WHAT IS NEEDED: Copy the lines of the listing below word for word, starting with the line that contains "OECD AI Principles" and continuing through the line that contains "Fill out the". Leave the pictures out of your answer.

STORED DATA:
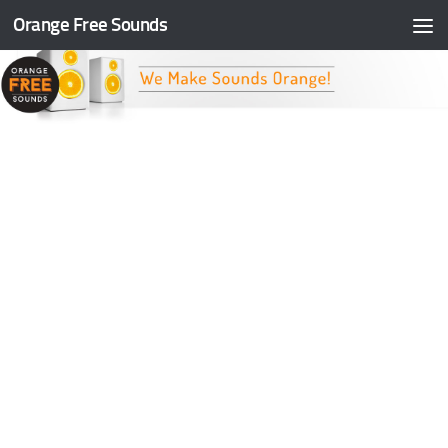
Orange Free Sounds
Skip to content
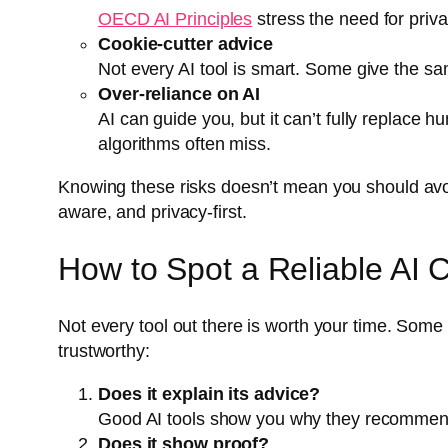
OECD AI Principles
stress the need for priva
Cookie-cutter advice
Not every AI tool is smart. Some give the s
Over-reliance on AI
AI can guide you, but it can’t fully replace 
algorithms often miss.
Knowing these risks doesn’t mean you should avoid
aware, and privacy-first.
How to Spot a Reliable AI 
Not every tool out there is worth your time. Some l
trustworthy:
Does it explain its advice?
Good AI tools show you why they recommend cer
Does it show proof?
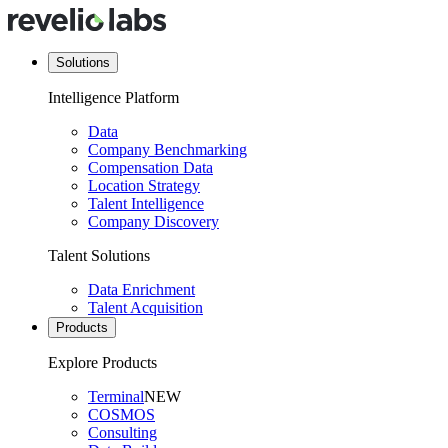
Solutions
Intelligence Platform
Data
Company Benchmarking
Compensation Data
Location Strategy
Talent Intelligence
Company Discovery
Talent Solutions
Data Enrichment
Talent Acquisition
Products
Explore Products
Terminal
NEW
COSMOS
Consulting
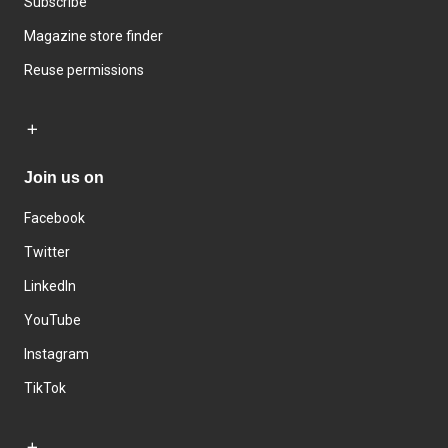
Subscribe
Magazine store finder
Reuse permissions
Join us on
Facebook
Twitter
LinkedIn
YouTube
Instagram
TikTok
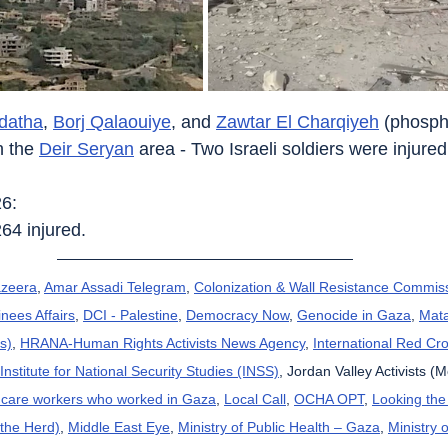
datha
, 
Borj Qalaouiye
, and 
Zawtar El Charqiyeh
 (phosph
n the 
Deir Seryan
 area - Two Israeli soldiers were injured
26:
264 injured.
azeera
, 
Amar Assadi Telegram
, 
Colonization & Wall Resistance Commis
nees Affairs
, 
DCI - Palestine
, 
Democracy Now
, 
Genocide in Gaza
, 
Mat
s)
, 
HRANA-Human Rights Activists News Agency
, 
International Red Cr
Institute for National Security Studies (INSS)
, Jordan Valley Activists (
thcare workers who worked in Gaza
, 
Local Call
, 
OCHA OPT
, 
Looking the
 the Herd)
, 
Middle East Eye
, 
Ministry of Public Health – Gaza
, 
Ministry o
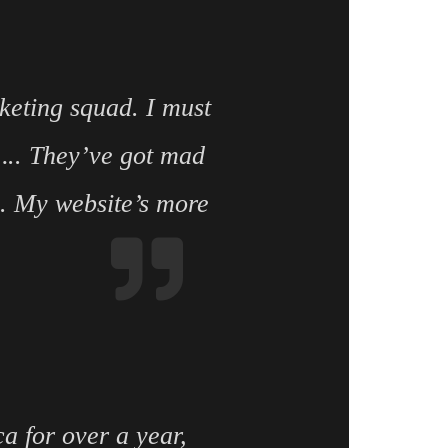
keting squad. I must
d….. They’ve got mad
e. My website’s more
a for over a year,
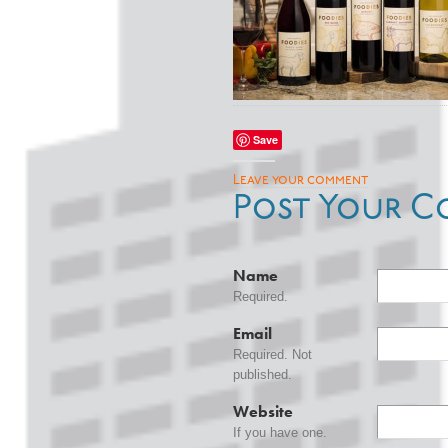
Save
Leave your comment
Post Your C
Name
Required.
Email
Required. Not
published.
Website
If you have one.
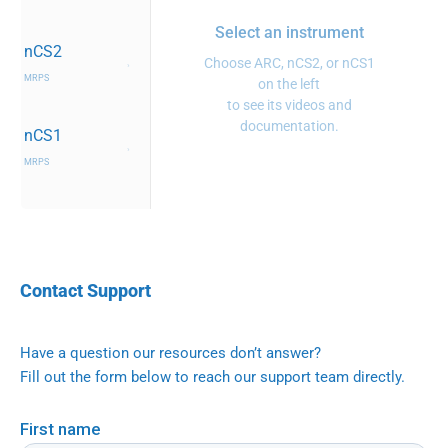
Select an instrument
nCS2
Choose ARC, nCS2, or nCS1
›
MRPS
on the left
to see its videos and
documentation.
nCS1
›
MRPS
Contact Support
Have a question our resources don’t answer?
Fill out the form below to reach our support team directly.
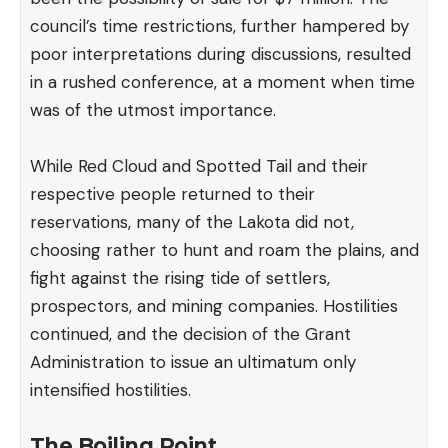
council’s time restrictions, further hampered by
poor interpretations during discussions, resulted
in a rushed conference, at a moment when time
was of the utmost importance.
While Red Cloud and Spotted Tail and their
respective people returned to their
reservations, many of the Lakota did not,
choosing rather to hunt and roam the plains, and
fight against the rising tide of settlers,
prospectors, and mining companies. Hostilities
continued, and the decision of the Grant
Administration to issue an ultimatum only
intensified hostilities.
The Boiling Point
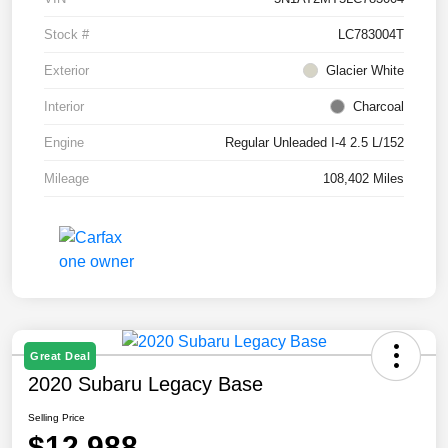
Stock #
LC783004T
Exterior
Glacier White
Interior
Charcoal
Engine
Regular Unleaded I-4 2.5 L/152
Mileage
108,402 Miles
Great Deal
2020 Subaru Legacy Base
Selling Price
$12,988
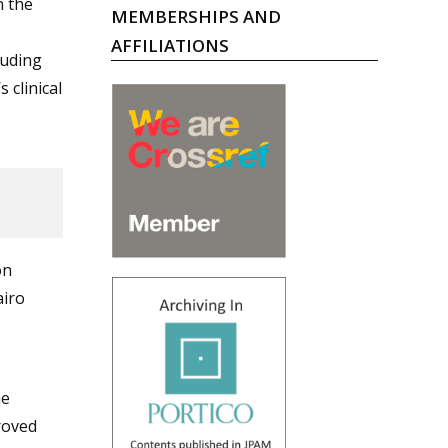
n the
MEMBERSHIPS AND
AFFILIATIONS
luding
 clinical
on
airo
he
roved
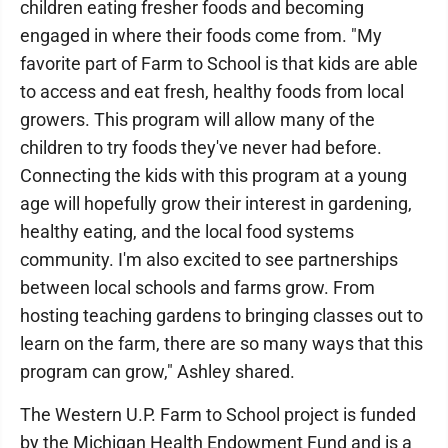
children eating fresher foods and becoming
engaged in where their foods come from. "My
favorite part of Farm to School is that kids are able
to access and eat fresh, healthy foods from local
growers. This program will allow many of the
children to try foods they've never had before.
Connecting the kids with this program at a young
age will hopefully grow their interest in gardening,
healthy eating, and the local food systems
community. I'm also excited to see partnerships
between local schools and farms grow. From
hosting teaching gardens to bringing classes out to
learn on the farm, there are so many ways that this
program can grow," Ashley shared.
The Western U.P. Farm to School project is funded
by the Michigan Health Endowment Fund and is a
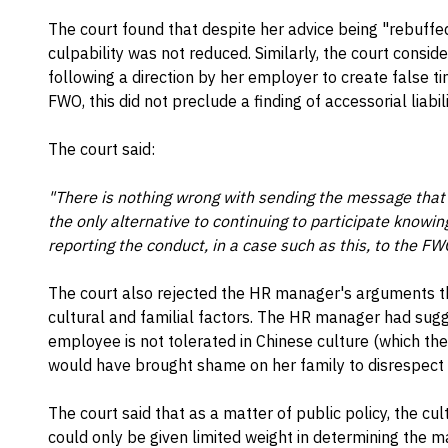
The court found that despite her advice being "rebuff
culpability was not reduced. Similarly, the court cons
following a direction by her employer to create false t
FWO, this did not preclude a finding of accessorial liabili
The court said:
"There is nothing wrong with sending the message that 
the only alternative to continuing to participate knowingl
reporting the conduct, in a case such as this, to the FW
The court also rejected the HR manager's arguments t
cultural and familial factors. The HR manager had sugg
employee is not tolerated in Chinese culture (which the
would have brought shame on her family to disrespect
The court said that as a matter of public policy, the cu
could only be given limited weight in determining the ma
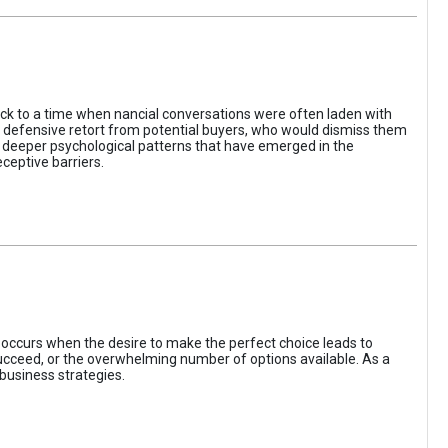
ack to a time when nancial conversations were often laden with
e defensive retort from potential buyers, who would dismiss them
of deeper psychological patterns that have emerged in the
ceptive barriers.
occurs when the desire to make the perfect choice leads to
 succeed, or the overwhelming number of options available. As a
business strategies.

SOLUTION TO THE PROBLEM:
OECD AI Principles
stress the need for priva
Cookie-cutter advice
Not every AI tool is smart. Some give the s
Over-reliance on AI
AI can guide you, but it can’t fully replace 
algorithms often miss.
Knowing these risks doesn’t mean you should avoid
aware, and privacy-first.
How to Spot a Reliable AI 
Not every tool out there is worth your time. Some l
trustworthy:
Does it explain its advice?
Good AI tools show you why they recommend cer
Does it show proof?
Solutions
Intelligence Platform
Data
Company Benchmarking
Compensation Data
Location Strategy
Talent Intelligence
Company Discovery
Talent Solutions
Data Enrichment
Talent Acquisition
Products
Explore Products
Terminal
NEW
COSMOS
Consulting
Subscribe
Magazine store finder
Reuse permissions
Join us on
Facebook
Twitter
LinkedIn
YouTube
Instagram
TikTok
datha
, 
Borj Qalaouiye
, and 
Zawtar El Charqiyeh
 (phosph
n the 
Deir Seryan
 area - Two Israeli soldiers were injured
26:
264 injured.
azeera
, 
Amar Assadi Telegram
, 
Colonization & Wall Resistance Commis
nees Affairs
, 
DCI - Palestine
, 
Democracy Now
, 
Genocide in Gaza
, 
Mat
s)
, 
HRANA-Human Rights Activists News Agency
, 
International Red Cr
Institute for National Security Studies (INSS)
, Jordan Valley Activists (
thcare workers who worked in Gaza
, 
Local Call
, 
OCHA OPT
, 
Looking the
 the Herd)
, 
Middle East Eye
, 
Ministry of Public Health – Gaza
, 
Ministry o
keting squad. I must
d….. They’ve got mad
e. My website’s more
a for over a year,
Save
Leave your comment
Post Your C
Name
Required.
Email
Required. Not
published.
Website
If you have one.
Select an instrument
nCS2
Choose ARC, nCS2, or nCS1
›
MRPS
on the left
to see its videos and
documentation.
nCS1
›
MRPS
Contact Support
Have a question our resources don’t answer?
Fill out the form below to reach our support team directly.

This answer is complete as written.